The bikini and board short classes are now a sad necessary evil for the fed as they bring valued income to a fed that was needing cash flow. Body builders are the back bone of the fed but they don't put as many bums on seats as the Hawaiian tropic girls and guys.

A full line up of 20+ bikini girls, 20+ board short guys = big money.

It's a necessary evil as it keeps ticket prices low, venues booked every year and not cancelled etc. Hard core gyms are great to train in but rely on joe average to keep it viable and running as a good business, no different IMO.

I don't agree with bikini "girls"' loose term as there is some right old hags in there now and again, sticking out their ass, spreading the legs and pushing the shrivelled dehydrated gooch out but the fed rewards it.

Most of the board short guys could compete as a classic or an under 80kg competitor but they prefer THAT look of styled hair, posing like crabs with the non clenched fist bicep poses.
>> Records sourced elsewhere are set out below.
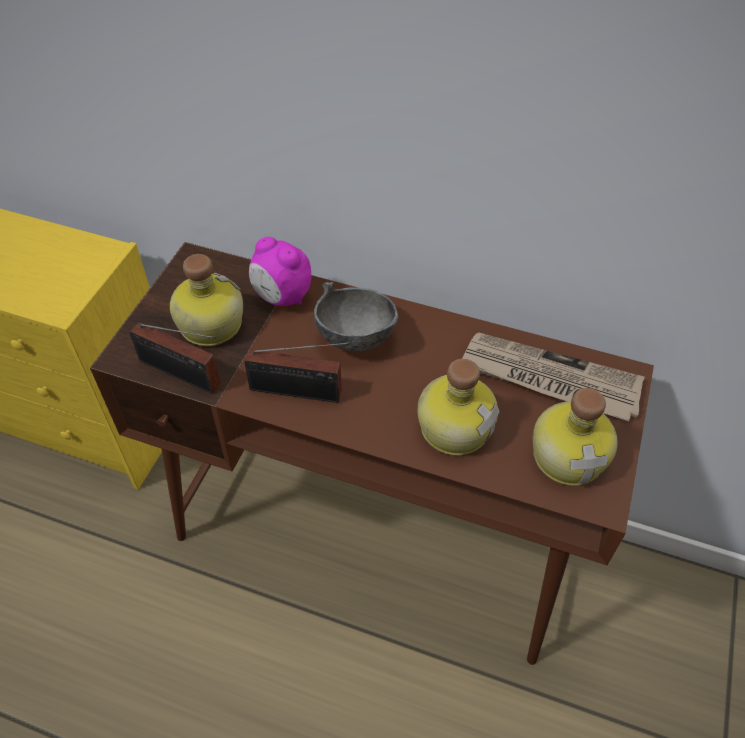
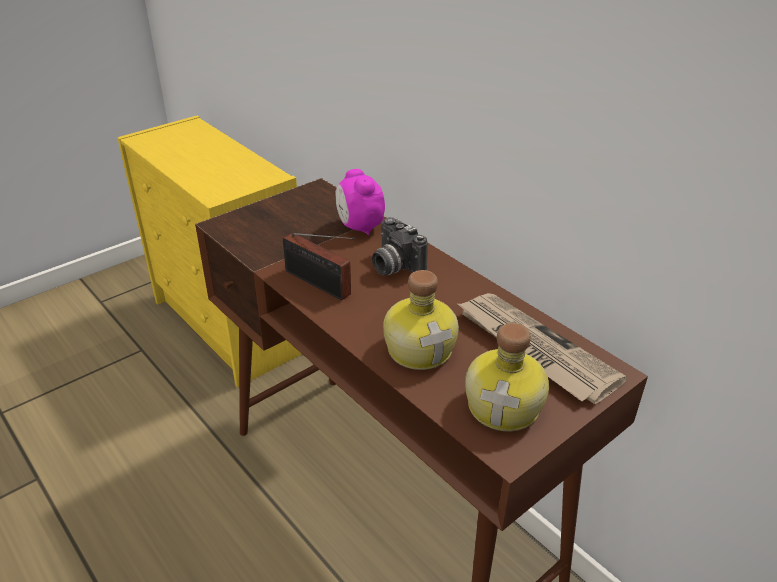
camera: 30 degrees right, 15 degrees down
(183, 375) = (249, 247): radio -> none
(208, 324) = (293, 226): bottle -> none
(356, 335) = (394, 266): grey bowl -> camera

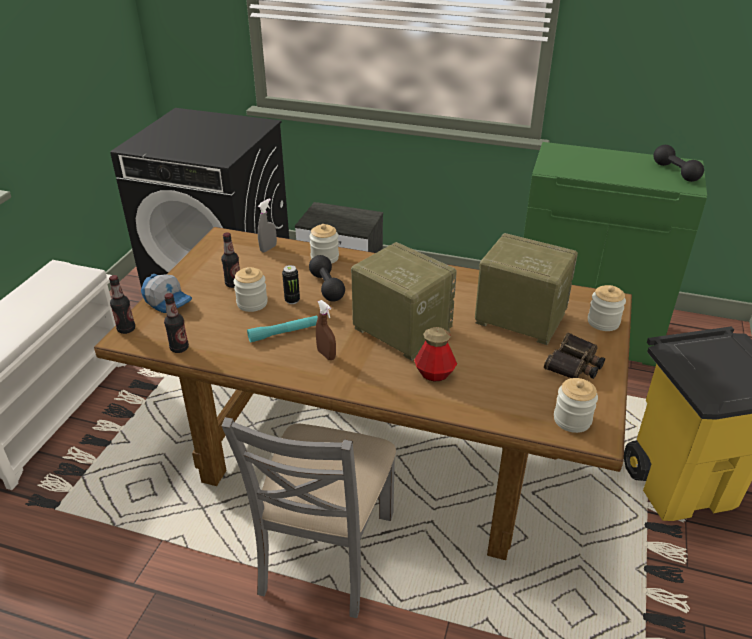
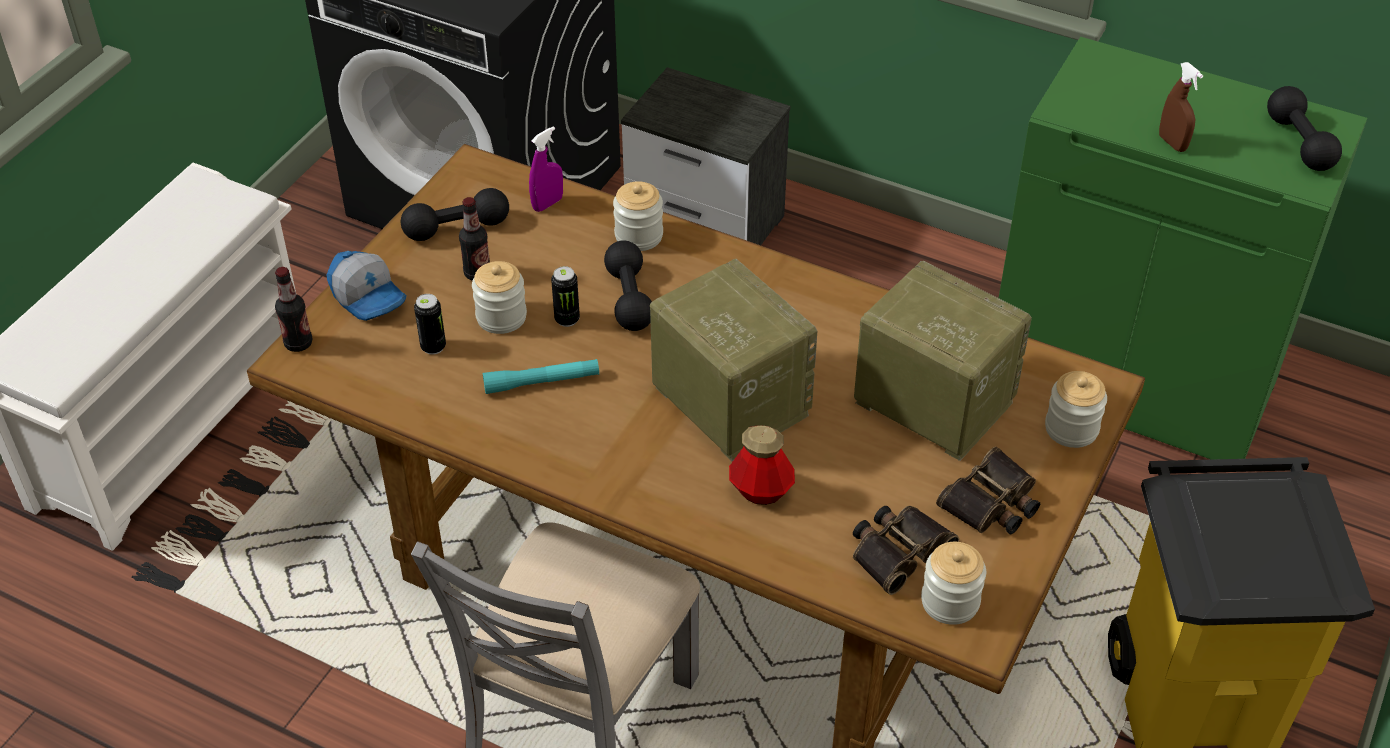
camera: 10 degrees right, 10 degrees up
(179, 348) = (375, 390): bottle -> none
(212, 322) = (433, 347): none -> can
(217, 264) = (457, 228): none -> black dumbbell
(268, 248) = (547, 204): grey spray bottle -> purple spray bottle
(326, 355) = (600, 432): brown spray bottle -> brown spray bottle (1172, 143)
(529, 396) = (898, 551): none -> binoculars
Meh, to each his own....

Money talks and sadly, these classes bring big money, hence the rewarding of pro cards this year, pumping out more bikini girls and guys to the Arnold's than real body builders and all these posing classes.

Sent from my iPad using Tapatalk


----------



## crazycal1 (Sep 21, 2005)

[email protected], shrivelled gooch


----------



## TheTransporter (Jan 30, 2014)

Its gud to see thers something for poofs, ballet dancers and football plaaers when they giv up footie


----------